→ **Prompt**: Where the records below reach the line containing "Retire o semáforo", start transcribing, and end with the line containing "Consulte as instruções do quadro", exactly and with nothing else added.

#### Task data

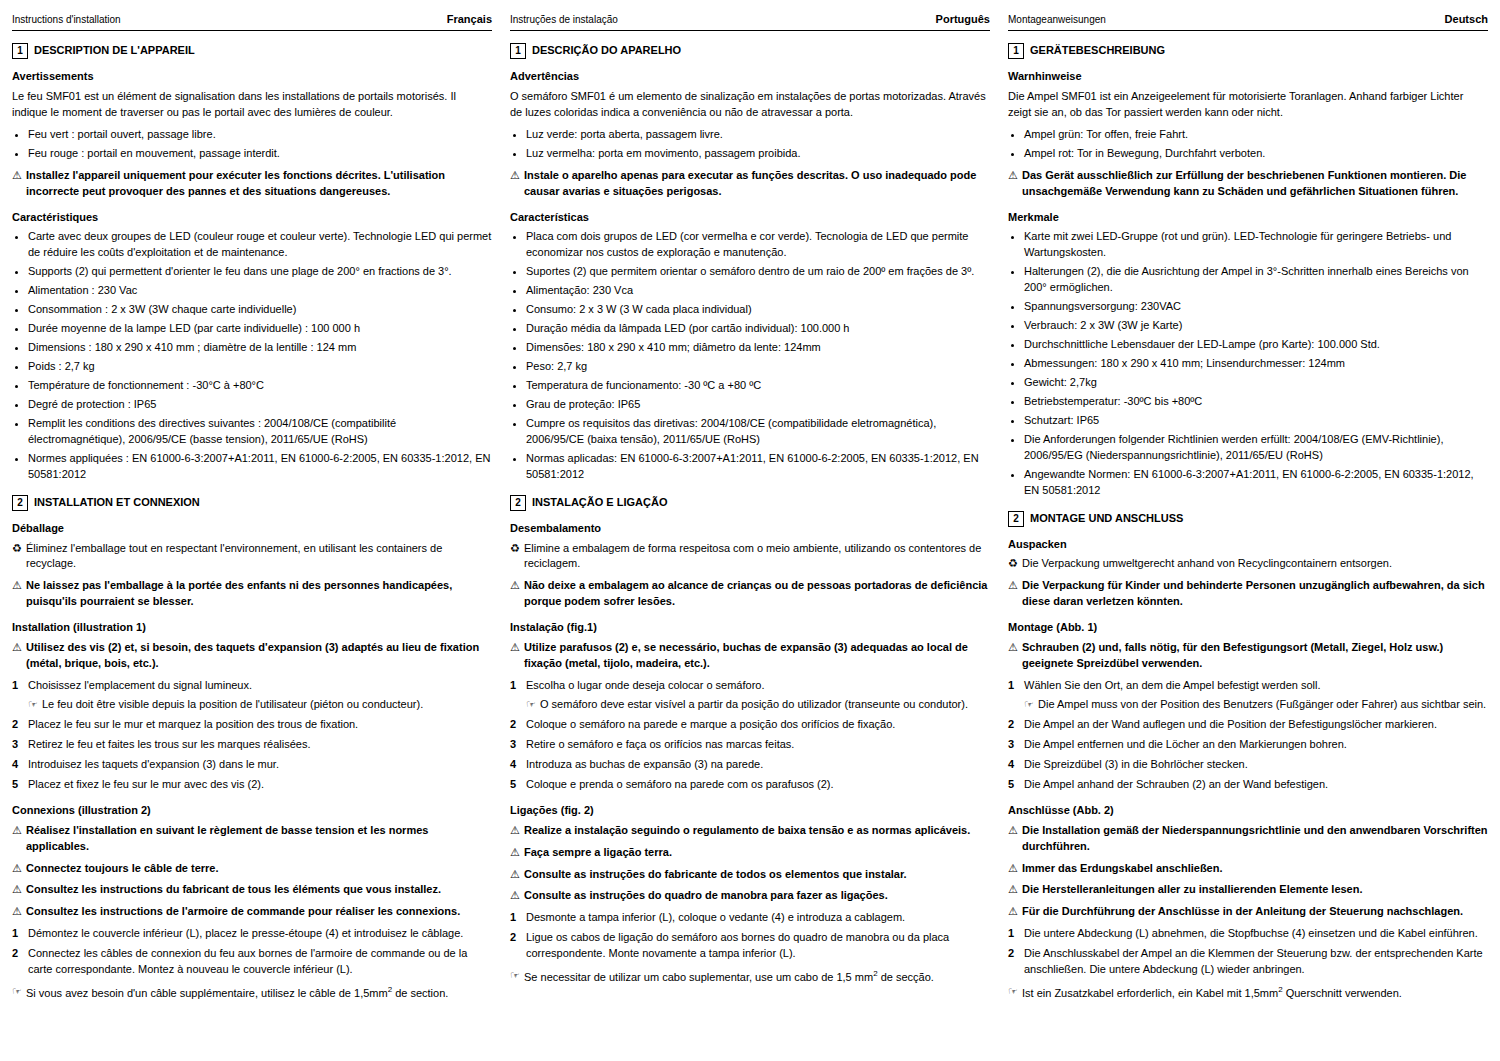Instructions d'installation Français
1 DESCRIPTION DE L'APPAREIL
Avertissements
Le feu SMF01 est un élément de signalisation dans les installations de portails motorisés. Il indique le moment de traverser ou pas le portail avec des lumières de couleur.
Feu vert : portail ouvert, passage libre.
Feu rouge : portail en mouvement, passage interdit.
Installez l'appareil uniquement pour exécuter les fonctions décrites. L'utilisation incorrecte peut provoquer des pannes et des situations dangereuses.
Caractéristiques
Carte avec deux groupes de LED (couleur rouge et couleur verte). Technologie LED qui permet de réduire les coûts d'exploitation et de maintenance.
Supports (2) qui permettent d'orienter le feu dans une plage de 200° en fractions de 3°.
Alimentation : 230 Vac
Consommation : 2 x 3W (3W chaque carte individuelle)
Durée moyenne de la lampe LED (par carte individuelle) : 100 000 h
Dimensions : 180 x 290 x 410 mm ; diamètre de la lentille : 124 mm
Poids : 2,7 kg
Température de fonctionnement : -30°C à +80°C
Degré de protection : IP65
Remplit les conditions des directives suivantes : 2004/108/CE (compatibilité électromagnétique), 2006/95/CE (basse tension), 2011/65/UE (RoHS)
Normes appliquées : EN 61000-6-3:2007+A1:2011, EN 61000-6-2:2005, EN 60335-1:2012, EN 50581:2012
2 INSTALLATION ET CONNEXION
Déballage
Éliminez l'emballage tout en respectant l'environnement, en utilisant les containers de recyclage.
Ne laissez pas l'emballage à la portée des enfants ni des personnes handicapées, puisqu'ils pourraient se blesser.
Installation (illustration 1)
Utilisez des vis (2) et, si besoin, des taquets d'expansion (3) adaptés au lieu de fixation (métal, brique, bois, etc.).
Choisissez l'emplacement du signal lumineux.
Le feu doit être visible depuis la position de l'utilisateur (piéton ou conducteur).
Placez le feu sur le mur et marquez la position des trous de fixation.
Retirez le feu et faites les trous sur les marques réalisées.
Introduisez les taquets d'expansion (3) dans le mur.
Placez et fixez le feu sur le mur avec des vis (2).
Connexions (illustration 2)
Réalisez l'installation en suivant le règlement de basse tension et les normes applicables.
Connectez toujours le câble de terre.
Consultez les instructions du fabricant de tous les éléments que vous installez.
Consultez les instructions de l'armoire de commande pour réaliser les connexions.
Démontez le couvercle inférieur (L), placez le presse-étoupe (4) et introduisez le câblage.
Connectez les câbles de connexion du feu aux bornes de l'armoire de commande ou de la carte correspondante. Montez à nouveau le couvercle inférieur (L).
Si vous avez besoin d'un câble supplémentaire, utilisez le câble de 1,5mm2 de section.
Instruções de instalação Português
1 DESCRIÇÃO DO APARELHO
Advertências
O semáforo SMF01 é um elemento de sinalização em instalações de portas motorizadas. Através de luzes coloridas indica a conveniência ou não de atravessar a porta.
Luz verde: porta aberta, passagem livre.
Luz vermelha: porta em movimento, passagem proibida.
Instale o aparelho apenas para executar as funções descritas. O uso inadequado pode causar avarias e situações perigosas.
Características
Placa com dois grupos de LED (cor vermelha e cor verde). Tecnologia de LED que permite economizar nos custos de exploração e manutenção.
Suportes (2) que permitem orientar o semáforo dentro de um raio de 200º em frações de 3º.
Alimentação: 230 Vca
Consumo: 2 x 3 W (3 W cada placa individual)
Duração média da lâmpada LED (por cartão individual): 100.000 h
Dimensões: 180 x 290 x 410 mm; diâmetro da lente: 124mm
Peso: 2,7 kg
Temperatura de funcionamento: -30 ºC a +80 ºC
Grau de proteção: IP65
Cumpre os requisitos das diretivas: 2004/108/CE (compatibilidade eletromagnética), 2006/95/CE (baixa tensão), 2011/65/UE (RoHS)
Normas aplicadas: EN 61000-6-3:2007+A1:2011, EN 61000-6-2:2005, EN 60335-1:2012, EN 50581:2012
2 INSTALAÇÃO E LIGAÇÃO
Desembalamento
Elimine a embalagem de forma respeitosa com o meio ambiente, utilizando os contentores de reciclagem.
Não deixe a embalagem ao alcance de crianças ou de pessoas portadoras de deficiência porque podem sofrer lesões.
Instalação (fig.1)
Utilize parafusos (2) e, se necessário, buchas de expansão (3) adequadas ao local de fixação (metal, tijolo, madeira, etc.).
Escolha o lugar onde deseja colocar o semáforo.
O semáforo deve estar visível a partir da posição do utilizador (transeunte ou condutor).
Coloque o semáforo na parede e marque a posição dos orifícios de fixação.
Retire o semáforo e faça os orifícios nas marcas feitas.
Introduza as buchas de expansão (3) na parede.
Coloque e prenda o semáforo na parede com os parafusos (2).
Ligações (fig. 2)
Realize a instalação seguindo o regulamento de baixa tensão e as normas aplicáveis.
Faça sempre a ligação terra.
Consulte as instruções do fabricante de todos os elementos que instalar.
Consulte as instruções do quadro de manobra para fazer as ligações.
Desmonte a tampa inferior (L), coloque o vedante (4) e introduza a cablagem.
Ligue os cabos de ligação do semáforo aos bornes do quadro de manobra ou da placa correspondente. Monte novamente a tampa inferior (L).
Se necessitar de utilizar um cabo suplementar, use um cabo de 1,5 mm2 de secção.
Montageanweisungen Deutsch
1 GERÄTEBESCHREIBUNG
Warnhinweise
Die Ampel SMF01 ist ein Anzeigeelement für motorisierte Toranlagen. Anhand farbiger Lichter zeigt sie an, ob das Tor passiert werden kann oder nicht.
Ampel grün: Tor offen, freie Fahrt.
Ampel rot: Tor in Bewegung, Durchfahrt verboten.
Das Gerät ausschließlich zur Erfüllung der beschriebenen Funktionen montieren. Die unsachgemäße Verwendung kann zu Schäden und gefährlichen Situationen führen.
Merkmale
Karte mit zwei LED-Gruppe (rot und grün). LED-Technologie für geringere Betriebs- und Wartungskosten.
Halterungen (2), die die Ausrichtung der Ampel in 3°-Schritten innerhalb eines Bereichs von 200° ermöglichen.
Spannungsversorgung: 230VAC
Verbrauch: 2 x 3W (3W je Karte)
Durchschnittliche Lebensdauer der LED-Lampe (pro Karte): 100.000 Std.
Abmessungen: 180 x 290 x 410 mm; Linsendurchmesser: 124mm
Gewicht: 2,7kg
Betriebstemperatur: -30ºC bis +80ºC
Schutzart: IP65
Die Anforderungen folgender Richtlinien werden erfüllt: 2004/108/EG (EMV-Richtlinie), 2006/95/EG (Niederspannungsrichtlinie), 2011/65/EU (RoHS)
Angewandte Normen: EN 61000-6-3:2007+A1:2011, EN 61000-6-2:2005, EN 60335-1:2012, EN 50581:2012
2 MONTAGE UND ANSCHLUSS
Auspacken
Die Verpackung umweltgerecht anhand von Recyclingcontainern entsorgen.
Die Verpackung für Kinder und behinderte Personen unzugänglich aufbewahren, da sich diese daran verletzen könnten.
Montage (Abb. 1)
Schrauben (2) und, falls nötig, für den Befestigungsort (Metall, Ziegel, Holz usw.) geeignete Spreizdübel verwenden.
Wählen Sie den Ort, an dem die Ampel befestigt werden soll.
Die Ampel muss von der Position des Benutzers (Fußgänger oder Fahrer) aus sichtbar sein.
Die Ampel an der Wand auflegen und die Position der Befestigungslöcher markieren.
Die Ampel entfernen und die Löcher an den Markierungen bohren.
Die Spreizdübel (3) in die Bohrlöcher stecken.
Die Ampel anhand der Schrauben (2) an der Wand befestigen.
Anschlüsse (Abb. 2)
Die Installation gemäß der Niederspannungsrichtlinie und den anwendbaren Vorschriften durchführen.
Immer das Erdungskabel anschließen.
Die Herstelleranleitungen aller zu installierenden Elemente lesen.
Für die Durchführung der Anschlüsse in der Anleitung der Steuerung nachschlagen.
Die untere Abdeckung (L) abnehmen, die Stopfbuchse (4) einsetzen und die Kabel einführen.
Die Anschlusskabel der Ampel an die Klemmen der Steuerung bzw. der entsprechenden Karte anschließen. Die untere Abdeckung (L) wieder anbringen.
Ist ein Zusatzkabel erforderlich, ein Kabel mit 1,5mm2 Querschnitt verwenden.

########

→ **The completed task**:
Retire o semáforo e faça os orifícios nas marcas feitas.
Introduza as buchas de expansão (3) na parede.
Coloque e prenda o semáforo na parede com os parafusos (2).
Ligações (fig. 2)
Realize a instalação seguindo o regulamento de baixa tensão e as normas aplicáveis.
Faça sempre a ligação terra.
Consulte as instruções do fabricante de todos os elementos que instalar.
Consulte as instruções do quadro de manobra para fazer as ligações.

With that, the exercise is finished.